- Source data -
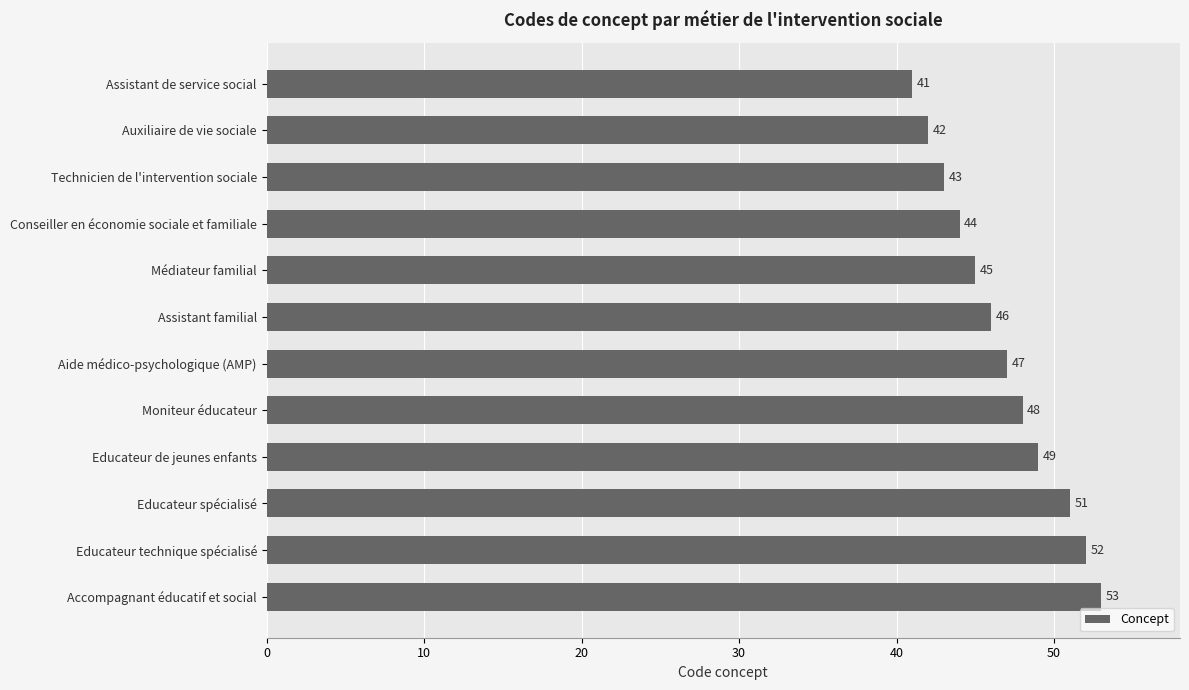

What is the value of the 4th bar from the top?

44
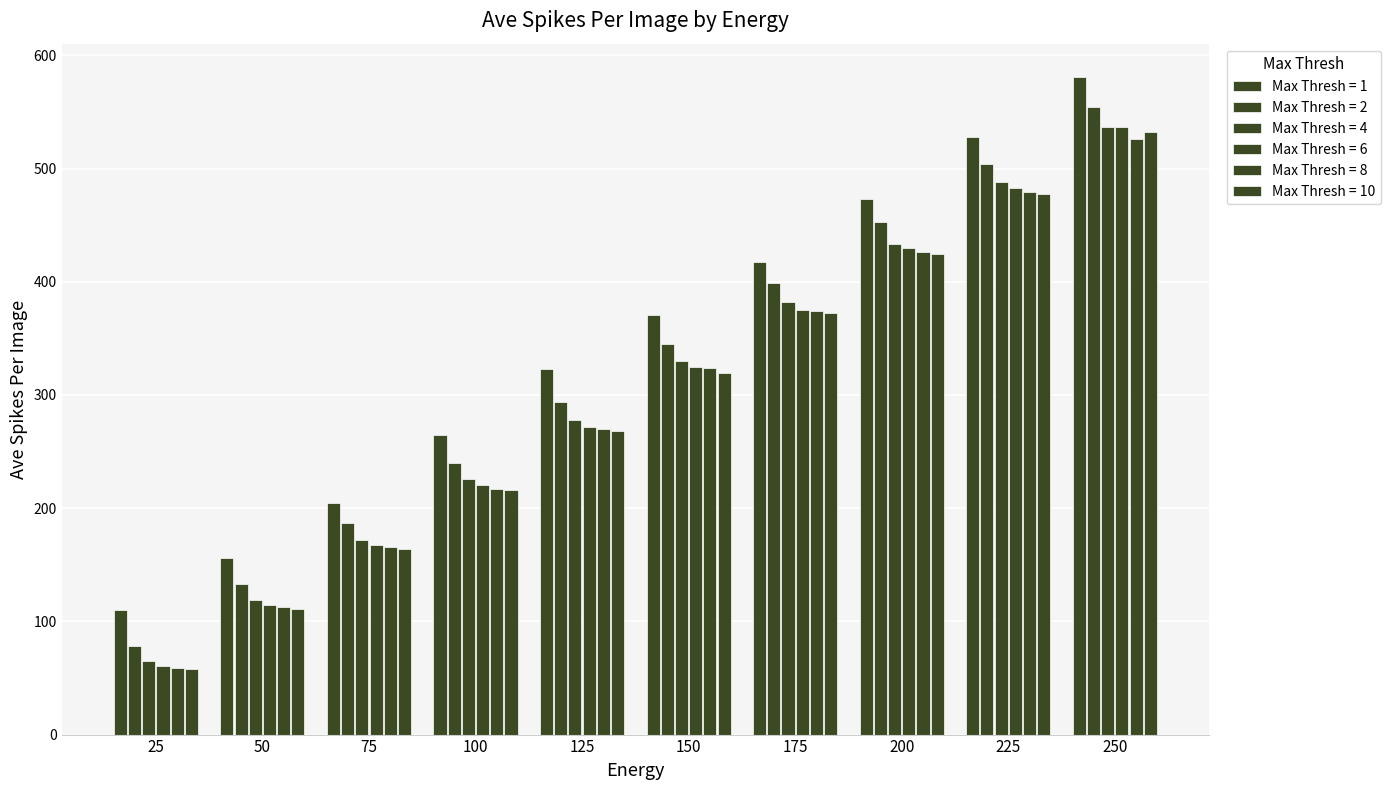

What is the maximum value for Max Thresh = 6?

536.6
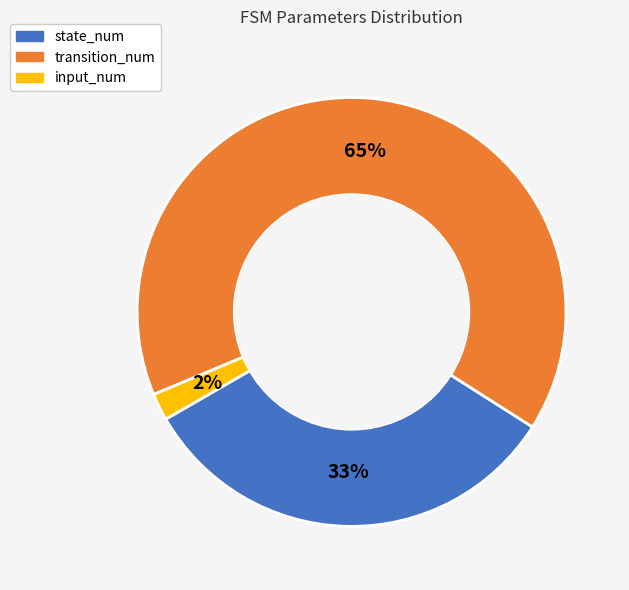

Which category has the biggest portion of the pie?

transition_num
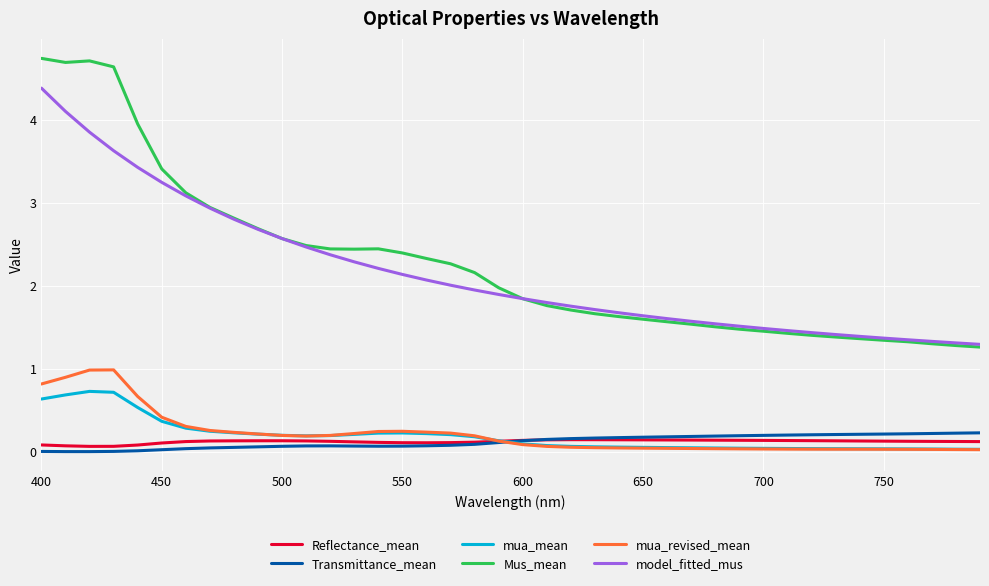

Which series has the widest spread of values?

Mus_mean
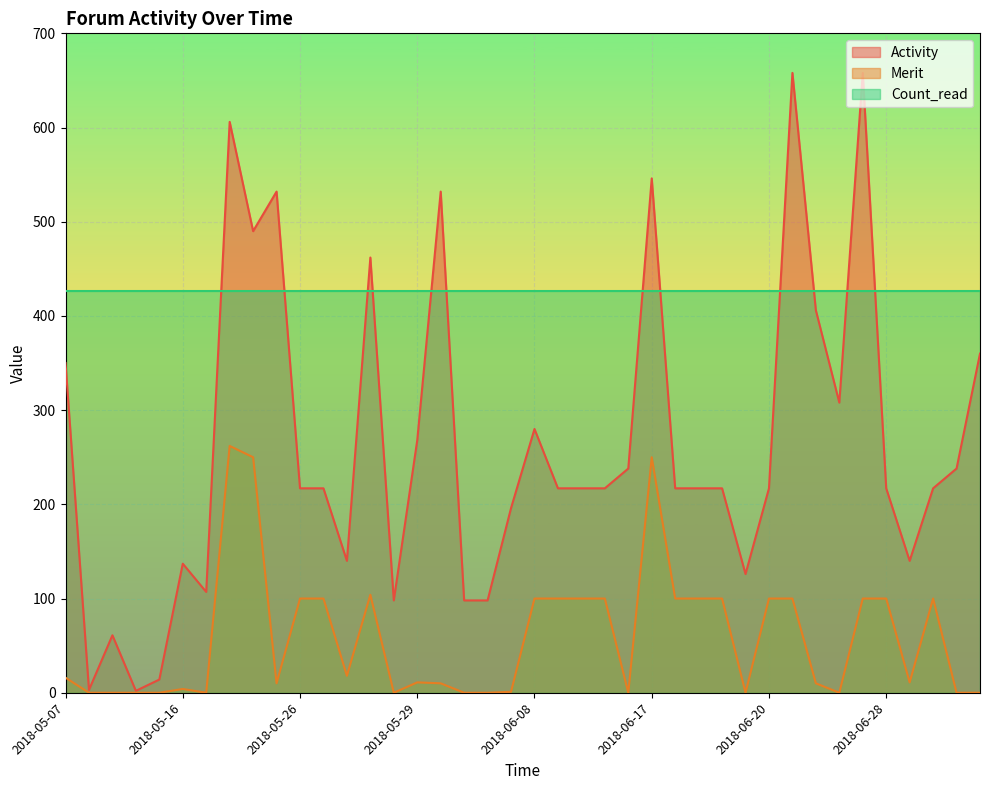

Is the value of Merit at 2018-06-18 greater than the value of Activity at 2018-06-12?

No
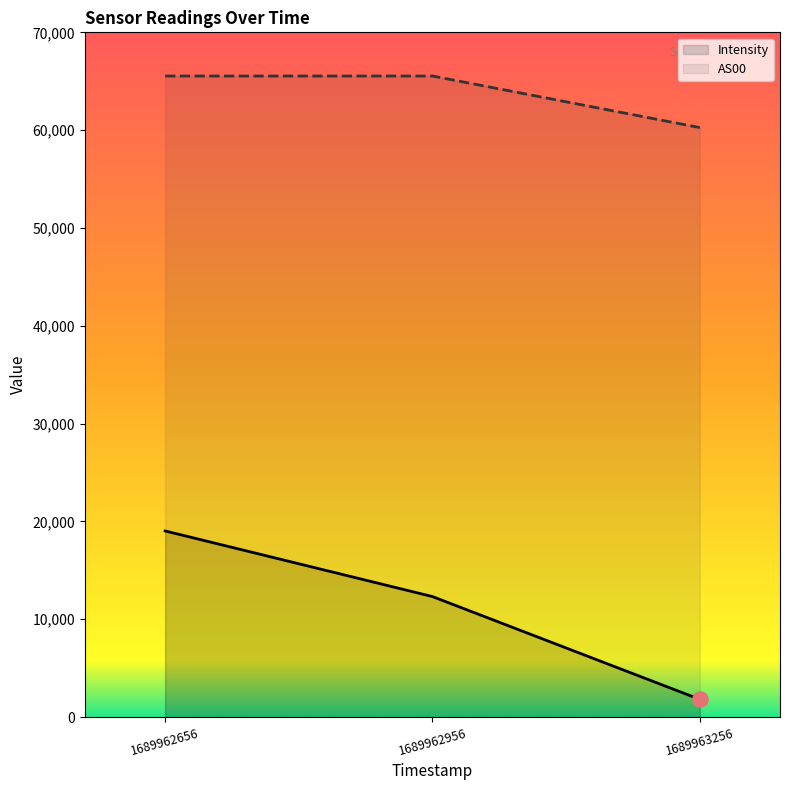

At which category is the sum across all series the highest?

1689962656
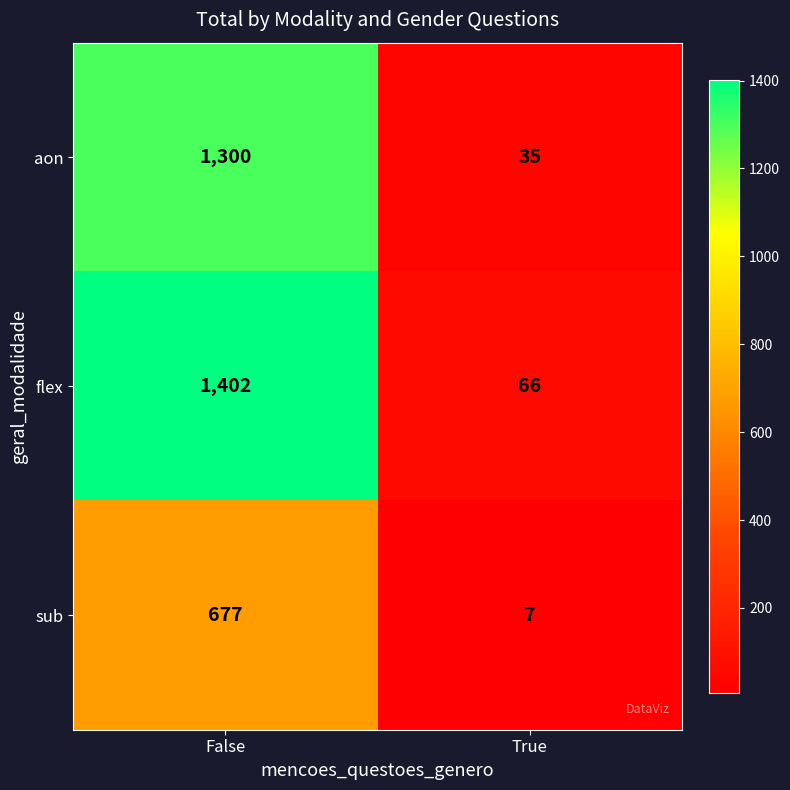

What is the sum of all flex values?

1468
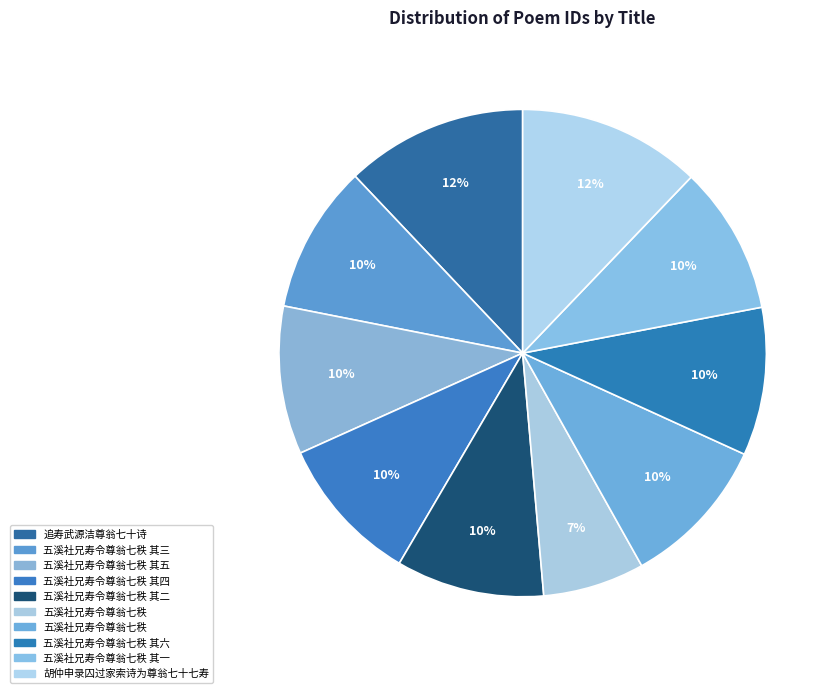

Count the number of slices in the pie.

10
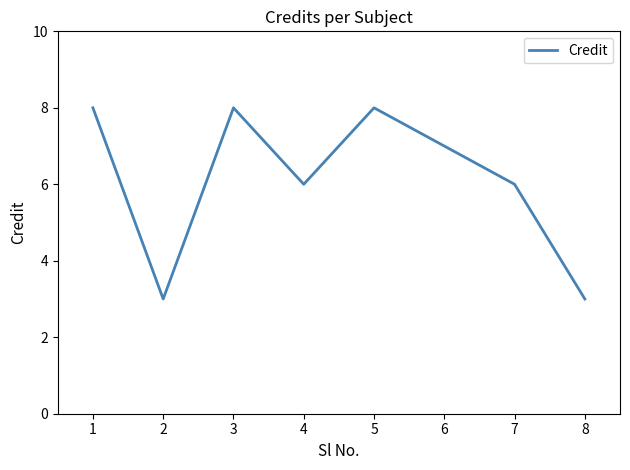

What is the change in value from 4 to 5?

+2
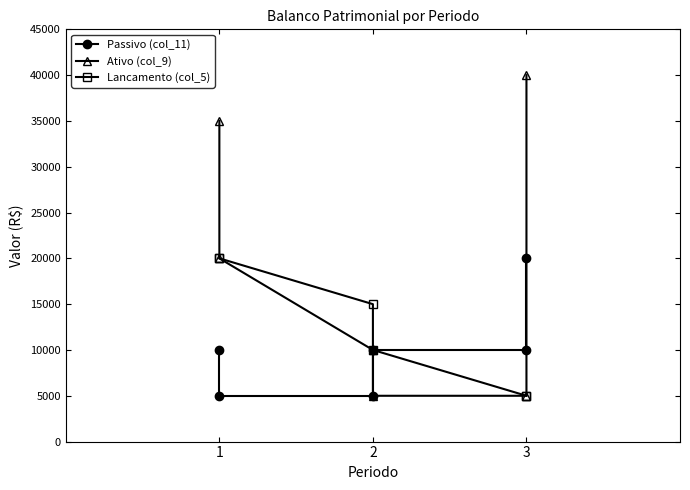

Reading left to right, list all the values displayed in this chart.

Passivo (col_11): 10000	5000	5000	10000	10000	20000
Ativo (col_9): 35000	20000	10000	5000	5000	40000
Lancamento (col_5): 20000	20000	15000	10000	5000	5000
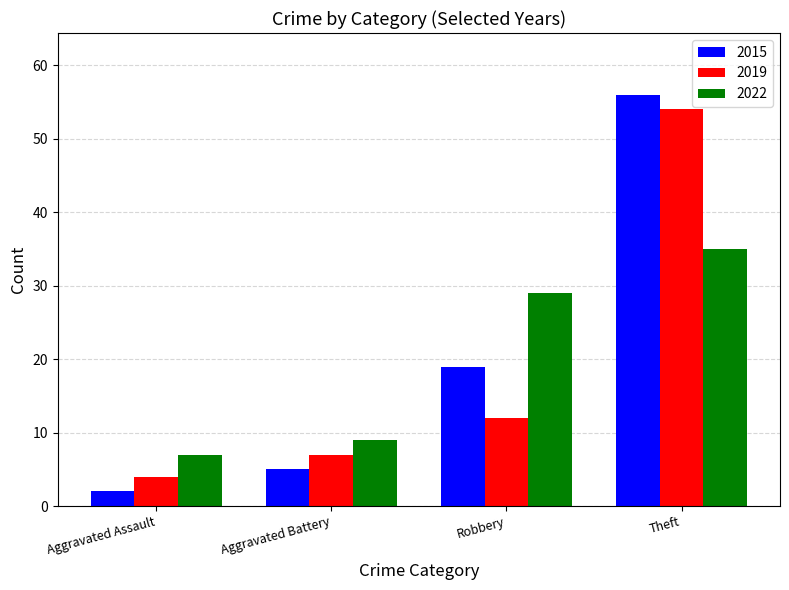

Reading right to left, list all the values displayed in this chart.

2015: Theft=56	Robbery=19	Aggravated Battery=5	Aggravated Assault=2
2019: Theft=54	Robbery=12	Aggravated Battery=7	Aggravated Assault=4
2022: Theft=35	Robbery=29	Aggravated Battery=9	Aggravated Assault=7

- Task to complete -
How many lines in the entries above contain the string "series"? Give only the number.

- Output of the exercise -
2